---------- GIVEN TEXT ----------

I am excited about this.  I am looking forward to this private time.  I am happily anticipating a weekend of my own.  I’ll let you know how it goes…..

My House / My Studio

Last night I went to bed reading Studios Magazine that a friend had lent to me.  I woke up this morning with the gigantic revelation that – wait for this – you will be amazed – I will be the only person living in my house starting in September and my whole house can be my studio if I want it to be!  OK – so I’m a little slow sometimes but this is huge!

It means that the closet in the studio that currently holds interesting clothing items like kimonos and vintage dresses that have absolutely nothing to do with printmaking, can be moved to – oh my gosh – the closet in the hall!  And then…. And then…. The studio closet could be retrofitted for – imagine this – paper!!!!!!

Out goes whatever has been stored in the lower cabinets all these years (honestly – when was the last time I actually opened them?) and in goes the ink and the brayers.

I started this process a few months ago by moving the sewing stuff into the bedroom and the knitting stuff into the upstairs office – but it was minor compared to what I’m imagining now.  Why couldn’t the living room be used as a workshop area if I decide to hold a class?!!  Why is this such a revelation?!

I know that I’m using way too many exclamation points here but I can’t help it – my whole house can be the studio!!!!!!!!!!!!

What I saw as I was looking at all of these beautiful studios in the magazine was personal space that had been created for the artist / by the artist.  Couches and reading areas, wet areas, dry areas, tables to work on, messy areas that don’t have to be cleaned between projects and clean areas for showing off work.  I have all of that.  It’s not in one room but who says it has to be?  I have all of those things in my lovely house.  Oh my gosh – this is totally amazing.  I can do anything I want!

----------

▶ TASKS AND EXERCISES:
1. Answer these questions using the post about turning a house into a studio.
(a) What magazine was the writer reading in bed the night before?
(b) Where can the kimonos and vintage dresses in the studio closet be moved?
(c) To which room did the knitting stuff go a few months earlier?
2. Quote the post about turning a house into a studio word for word, everything from "I started this" down to "be the studio!!!!!!!!!!!!".
3. Write what comes next in the post about turning a house into a studio, beginning after its final sentence.

---------- SUPPLIED DATA ----------

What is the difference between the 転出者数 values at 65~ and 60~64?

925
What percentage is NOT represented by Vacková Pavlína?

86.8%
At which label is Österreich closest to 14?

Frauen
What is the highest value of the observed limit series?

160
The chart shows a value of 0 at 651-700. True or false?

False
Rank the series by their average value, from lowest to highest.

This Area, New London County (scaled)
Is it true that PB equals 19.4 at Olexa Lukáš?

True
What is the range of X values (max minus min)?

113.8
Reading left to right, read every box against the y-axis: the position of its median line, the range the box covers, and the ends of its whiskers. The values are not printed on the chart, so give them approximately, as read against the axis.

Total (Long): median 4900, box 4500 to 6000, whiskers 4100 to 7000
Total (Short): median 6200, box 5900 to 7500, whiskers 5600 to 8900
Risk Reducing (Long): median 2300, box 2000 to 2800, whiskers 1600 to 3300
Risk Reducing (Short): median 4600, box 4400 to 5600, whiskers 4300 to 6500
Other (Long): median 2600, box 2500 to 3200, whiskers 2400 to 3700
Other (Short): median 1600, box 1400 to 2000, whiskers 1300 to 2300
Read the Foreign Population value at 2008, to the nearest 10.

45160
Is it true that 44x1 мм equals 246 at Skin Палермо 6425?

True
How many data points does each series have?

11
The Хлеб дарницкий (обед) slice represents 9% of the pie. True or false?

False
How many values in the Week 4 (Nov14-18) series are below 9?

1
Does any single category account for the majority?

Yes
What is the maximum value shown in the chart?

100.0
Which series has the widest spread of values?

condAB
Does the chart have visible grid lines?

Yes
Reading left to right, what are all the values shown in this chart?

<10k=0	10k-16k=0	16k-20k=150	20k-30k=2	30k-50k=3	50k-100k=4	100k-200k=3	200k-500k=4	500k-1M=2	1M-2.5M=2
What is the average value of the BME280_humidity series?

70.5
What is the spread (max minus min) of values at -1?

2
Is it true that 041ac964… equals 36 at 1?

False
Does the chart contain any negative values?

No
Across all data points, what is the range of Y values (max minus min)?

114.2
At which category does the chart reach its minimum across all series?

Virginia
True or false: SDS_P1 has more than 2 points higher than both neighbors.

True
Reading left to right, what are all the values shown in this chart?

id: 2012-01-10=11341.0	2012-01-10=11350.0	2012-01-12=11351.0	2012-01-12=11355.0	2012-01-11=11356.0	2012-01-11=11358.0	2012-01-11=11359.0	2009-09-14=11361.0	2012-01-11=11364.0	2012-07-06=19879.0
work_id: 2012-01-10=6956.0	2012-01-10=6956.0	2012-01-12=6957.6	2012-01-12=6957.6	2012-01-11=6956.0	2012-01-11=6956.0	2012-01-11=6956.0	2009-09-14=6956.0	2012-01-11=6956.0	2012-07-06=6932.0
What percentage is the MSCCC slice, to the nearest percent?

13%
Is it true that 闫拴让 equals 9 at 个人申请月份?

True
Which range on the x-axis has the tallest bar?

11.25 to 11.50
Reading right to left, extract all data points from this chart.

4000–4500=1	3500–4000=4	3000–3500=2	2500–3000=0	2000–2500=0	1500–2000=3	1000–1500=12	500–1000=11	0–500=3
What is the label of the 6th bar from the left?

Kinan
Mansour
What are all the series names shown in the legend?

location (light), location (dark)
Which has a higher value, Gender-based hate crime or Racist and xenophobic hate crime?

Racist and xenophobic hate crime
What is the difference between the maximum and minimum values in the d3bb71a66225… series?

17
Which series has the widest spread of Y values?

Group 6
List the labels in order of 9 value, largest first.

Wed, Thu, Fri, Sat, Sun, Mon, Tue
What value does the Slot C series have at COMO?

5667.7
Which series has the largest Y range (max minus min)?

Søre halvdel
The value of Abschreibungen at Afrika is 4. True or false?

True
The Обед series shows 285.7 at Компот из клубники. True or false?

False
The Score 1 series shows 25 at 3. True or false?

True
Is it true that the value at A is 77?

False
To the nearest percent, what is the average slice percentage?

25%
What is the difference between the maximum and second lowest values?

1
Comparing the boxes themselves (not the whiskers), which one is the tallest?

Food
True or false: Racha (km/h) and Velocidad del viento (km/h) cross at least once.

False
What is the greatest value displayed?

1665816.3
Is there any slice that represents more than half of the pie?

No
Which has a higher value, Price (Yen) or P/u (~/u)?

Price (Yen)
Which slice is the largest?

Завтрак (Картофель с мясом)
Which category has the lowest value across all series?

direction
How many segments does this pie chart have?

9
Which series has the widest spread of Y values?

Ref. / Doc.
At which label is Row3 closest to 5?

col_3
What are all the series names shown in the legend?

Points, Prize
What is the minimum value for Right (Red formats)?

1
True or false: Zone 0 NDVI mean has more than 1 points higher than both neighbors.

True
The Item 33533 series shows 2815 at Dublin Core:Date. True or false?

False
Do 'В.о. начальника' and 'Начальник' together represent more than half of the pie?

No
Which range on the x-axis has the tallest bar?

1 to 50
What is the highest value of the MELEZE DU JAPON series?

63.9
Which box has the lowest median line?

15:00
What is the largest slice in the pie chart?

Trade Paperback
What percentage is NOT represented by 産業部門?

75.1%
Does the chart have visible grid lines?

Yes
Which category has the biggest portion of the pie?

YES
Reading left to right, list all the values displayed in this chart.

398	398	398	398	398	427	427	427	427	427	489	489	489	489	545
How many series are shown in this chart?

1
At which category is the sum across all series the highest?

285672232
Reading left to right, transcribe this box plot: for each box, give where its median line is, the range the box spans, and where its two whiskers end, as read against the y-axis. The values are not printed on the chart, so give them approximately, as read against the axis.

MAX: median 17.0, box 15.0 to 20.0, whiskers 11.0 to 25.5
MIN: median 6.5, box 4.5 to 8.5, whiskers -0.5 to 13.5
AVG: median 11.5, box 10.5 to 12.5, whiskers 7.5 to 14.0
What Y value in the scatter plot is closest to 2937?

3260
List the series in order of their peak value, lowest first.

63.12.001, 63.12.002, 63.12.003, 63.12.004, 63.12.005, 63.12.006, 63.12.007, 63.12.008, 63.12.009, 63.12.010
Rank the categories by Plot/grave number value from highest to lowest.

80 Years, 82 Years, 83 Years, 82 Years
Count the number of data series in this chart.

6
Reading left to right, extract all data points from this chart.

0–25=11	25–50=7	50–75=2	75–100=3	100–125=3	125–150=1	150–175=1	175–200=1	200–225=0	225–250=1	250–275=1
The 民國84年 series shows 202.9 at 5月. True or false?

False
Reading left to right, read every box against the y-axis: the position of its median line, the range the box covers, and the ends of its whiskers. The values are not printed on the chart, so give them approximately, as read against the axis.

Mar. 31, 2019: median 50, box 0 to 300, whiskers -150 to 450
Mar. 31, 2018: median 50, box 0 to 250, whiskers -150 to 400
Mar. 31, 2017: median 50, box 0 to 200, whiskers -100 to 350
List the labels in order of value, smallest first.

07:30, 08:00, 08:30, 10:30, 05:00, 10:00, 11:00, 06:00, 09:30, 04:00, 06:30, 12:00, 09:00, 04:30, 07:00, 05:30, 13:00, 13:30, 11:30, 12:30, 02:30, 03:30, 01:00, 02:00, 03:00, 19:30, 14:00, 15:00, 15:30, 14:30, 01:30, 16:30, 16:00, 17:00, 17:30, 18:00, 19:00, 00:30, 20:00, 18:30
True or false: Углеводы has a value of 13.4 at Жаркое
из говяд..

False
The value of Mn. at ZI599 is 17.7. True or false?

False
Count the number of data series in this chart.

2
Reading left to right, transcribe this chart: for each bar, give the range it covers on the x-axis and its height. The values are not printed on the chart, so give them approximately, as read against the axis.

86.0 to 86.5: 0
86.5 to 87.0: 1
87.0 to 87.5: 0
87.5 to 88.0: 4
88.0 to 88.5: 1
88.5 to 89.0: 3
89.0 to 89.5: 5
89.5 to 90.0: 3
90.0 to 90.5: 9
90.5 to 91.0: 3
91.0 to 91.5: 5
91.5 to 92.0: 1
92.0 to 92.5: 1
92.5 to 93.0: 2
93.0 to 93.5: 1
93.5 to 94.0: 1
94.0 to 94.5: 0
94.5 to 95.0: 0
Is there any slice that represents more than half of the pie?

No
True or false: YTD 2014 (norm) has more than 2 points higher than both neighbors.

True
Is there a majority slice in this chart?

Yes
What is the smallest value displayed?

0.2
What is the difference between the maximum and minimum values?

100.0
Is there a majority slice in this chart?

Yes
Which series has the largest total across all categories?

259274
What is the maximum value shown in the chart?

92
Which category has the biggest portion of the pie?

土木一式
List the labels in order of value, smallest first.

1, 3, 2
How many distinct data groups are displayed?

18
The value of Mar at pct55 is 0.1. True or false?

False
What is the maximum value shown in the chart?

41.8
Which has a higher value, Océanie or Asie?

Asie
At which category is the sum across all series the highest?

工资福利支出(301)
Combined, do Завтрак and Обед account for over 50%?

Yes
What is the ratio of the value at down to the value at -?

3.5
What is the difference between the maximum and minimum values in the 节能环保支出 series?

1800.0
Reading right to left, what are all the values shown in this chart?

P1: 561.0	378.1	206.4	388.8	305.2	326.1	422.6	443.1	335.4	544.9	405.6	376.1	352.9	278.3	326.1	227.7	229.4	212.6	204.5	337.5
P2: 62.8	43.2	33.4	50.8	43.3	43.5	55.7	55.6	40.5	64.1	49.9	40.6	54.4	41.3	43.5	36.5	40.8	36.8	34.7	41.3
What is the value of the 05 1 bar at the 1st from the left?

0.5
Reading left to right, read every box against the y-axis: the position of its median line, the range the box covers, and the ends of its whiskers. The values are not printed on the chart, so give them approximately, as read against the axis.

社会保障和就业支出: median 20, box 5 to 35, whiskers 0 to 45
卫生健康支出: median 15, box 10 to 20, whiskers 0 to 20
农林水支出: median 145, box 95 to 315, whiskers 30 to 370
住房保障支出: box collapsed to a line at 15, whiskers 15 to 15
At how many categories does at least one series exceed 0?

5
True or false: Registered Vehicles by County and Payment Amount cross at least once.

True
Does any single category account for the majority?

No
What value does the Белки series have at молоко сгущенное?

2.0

----------

▶ ANSWERS IN ORDER:
1.
(a) Studios Magazine
(b) The closet in the hall
(c) The upstairs office

2.
I started this process a few months ago by moving the sewing stuff into the bedroom and the knitting stuff into the upstairs office – but it was minor compared to what I’m imagining now.  Why couldn’t the living room be used as a workshop area if I decide to hold a class?!!  Why is this such a revelation?!

I know that I’m using way too many exclamation points here but I can’t help it – my whole house can be the studio!!!!!!!!!!!!

3.
Claiming the Studio

Studio

Drafting Table

I’ve been trying desperately to change the name of my workspace for a good 10 years.  That’s a long time to be desperate but for some reason the names of rooms become ingrained in my head and changing them takes an act of – well – desperation.

The kitchen is easy, it’s always the kitchen – food is prepared and eaten there.  There’s no confusion.  The guest room has been lots of things since I’ve lived in the house and is now in a state of flux once more – I’m trying to decide between guest room (it has a futon so can hold guests), computer room (obvious), or office.  I’m planning to put all of my yarn and knitting supplies up there so it could even be the wool room or the knitting room.  I use all of those names interchangeably at the moment so whenever I refer to the room, everyone in earshot is confused about where I mean.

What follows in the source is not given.